### PROBLEM TO SOLVE
The complete listing, repeated precisely, must form the answer.

### ENTRIES SHOWN
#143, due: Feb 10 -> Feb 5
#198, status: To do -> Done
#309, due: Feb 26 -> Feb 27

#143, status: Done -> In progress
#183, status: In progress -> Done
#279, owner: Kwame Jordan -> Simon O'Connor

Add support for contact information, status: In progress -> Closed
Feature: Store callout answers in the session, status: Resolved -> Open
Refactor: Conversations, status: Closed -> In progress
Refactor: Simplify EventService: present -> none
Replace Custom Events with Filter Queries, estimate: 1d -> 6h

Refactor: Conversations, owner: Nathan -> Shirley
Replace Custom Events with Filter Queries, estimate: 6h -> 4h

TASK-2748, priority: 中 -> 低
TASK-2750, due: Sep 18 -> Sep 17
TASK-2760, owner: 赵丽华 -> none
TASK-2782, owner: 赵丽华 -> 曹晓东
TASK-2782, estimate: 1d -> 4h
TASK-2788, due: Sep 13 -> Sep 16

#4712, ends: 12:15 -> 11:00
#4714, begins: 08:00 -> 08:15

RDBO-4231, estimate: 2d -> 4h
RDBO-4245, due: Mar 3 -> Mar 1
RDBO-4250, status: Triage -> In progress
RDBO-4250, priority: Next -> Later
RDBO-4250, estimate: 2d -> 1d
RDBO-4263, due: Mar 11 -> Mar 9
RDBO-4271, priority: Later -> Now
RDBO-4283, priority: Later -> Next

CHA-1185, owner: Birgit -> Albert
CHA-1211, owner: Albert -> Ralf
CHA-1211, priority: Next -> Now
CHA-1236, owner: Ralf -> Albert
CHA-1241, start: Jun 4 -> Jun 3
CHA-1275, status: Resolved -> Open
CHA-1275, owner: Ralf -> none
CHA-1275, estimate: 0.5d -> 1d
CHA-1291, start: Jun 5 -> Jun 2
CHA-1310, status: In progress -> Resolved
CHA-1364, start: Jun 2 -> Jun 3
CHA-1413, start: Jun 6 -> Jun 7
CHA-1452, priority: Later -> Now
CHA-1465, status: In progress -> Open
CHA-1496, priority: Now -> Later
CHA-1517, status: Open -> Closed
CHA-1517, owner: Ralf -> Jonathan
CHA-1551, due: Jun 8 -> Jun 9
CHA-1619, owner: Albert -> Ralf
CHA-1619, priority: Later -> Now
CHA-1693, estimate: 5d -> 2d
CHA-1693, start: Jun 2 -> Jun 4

### ANSWER BOX
#143, due: Feb 10 -> Feb 5
#198, status: To do -> Done
#309, due: Feb 26 -> Feb 27

#143, status: Done -> In progress
#183, status: In progress -> Done
#279, owner: Kwame Jordan -> Simon O'Connor

Add support for contact information, status: In progress -> Closed
Feature: Store callout answers in the session, status: Resolved -> Open
Refactor: Conversations, status: Closed -> In progress
Refactor: Simplify EventService: present -> none
Replace Custom Events with Filter Queries, estimate: 1d -> 6h

Refactor: Conversations, owner: Nathan -> Shirley
Replace Custom Events with Filter Queries, estimate: 6h -> 4h

TASK-2748, priority: 中 -> 低
TASK-2750, due: Sep 18 -> Sep 17
TASK-2760, owner: 赵丽华 -> none
TASK-2782, owner: 赵丽华 -> 曹晓东
TASK-2782, estimate: 1d -> 4h
TASK-2788, due: Sep 13 -> Sep 16

#4712, ends: 12:15 -> 11:00
#4714, begins: 08:00 -> 08:15

RDBO-4231, estimate: 2d -> 4h
RDBO-4245, due: Mar 3 -> Mar 1
RDBO-4250, status: Triage -> In progress
RDBO-4250, priority: Next -> Later
RDBO-4250, estimate: 2d -> 1d
RDBO-4263, due: Mar 11 -> Mar 9
RDBO-4271, priority: Later -> Now
RDBO-4283, priority: Later -> Next

CHA-1185, owner: Birgit -> Albert
CHA-1211, owner: Albert -> Ralf
CHA-1211, priority: Next -> Now
CHA-1236, owner: Ralf -> Albert
CHA-1241, start: Jun 4 -> Jun 3
CHA-1275, status: Resolved -> Open
CHA-1275, owner: Ralf -> none
CHA-1275, estimate: 0.5d -> 1d
CHA-1291, start: Jun 5 -> Jun 2
CHA-1310, status: In progress -> Resolved
CHA-1364, start: Jun 2 -> Jun 3
CHA-1413, start: Jun 6 -> Jun 7
CHA-1452, priority: Later -> Now
CHA-1465, status: In progress -> Open
CHA-1496, priority: Now -> Later
CHA-1517, status: Open -> Closed
CHA-1517, owner: Ralf -> Jonathan
CHA-1551, due: Jun 8 -> Jun 9
CHA-1619, owner: Albert -> Ralf
CHA-1619, priority: Later -> Now
CHA-1693, estimate: 5d -> 2d
CHA-1693, start: Jun 2 -> Jun 4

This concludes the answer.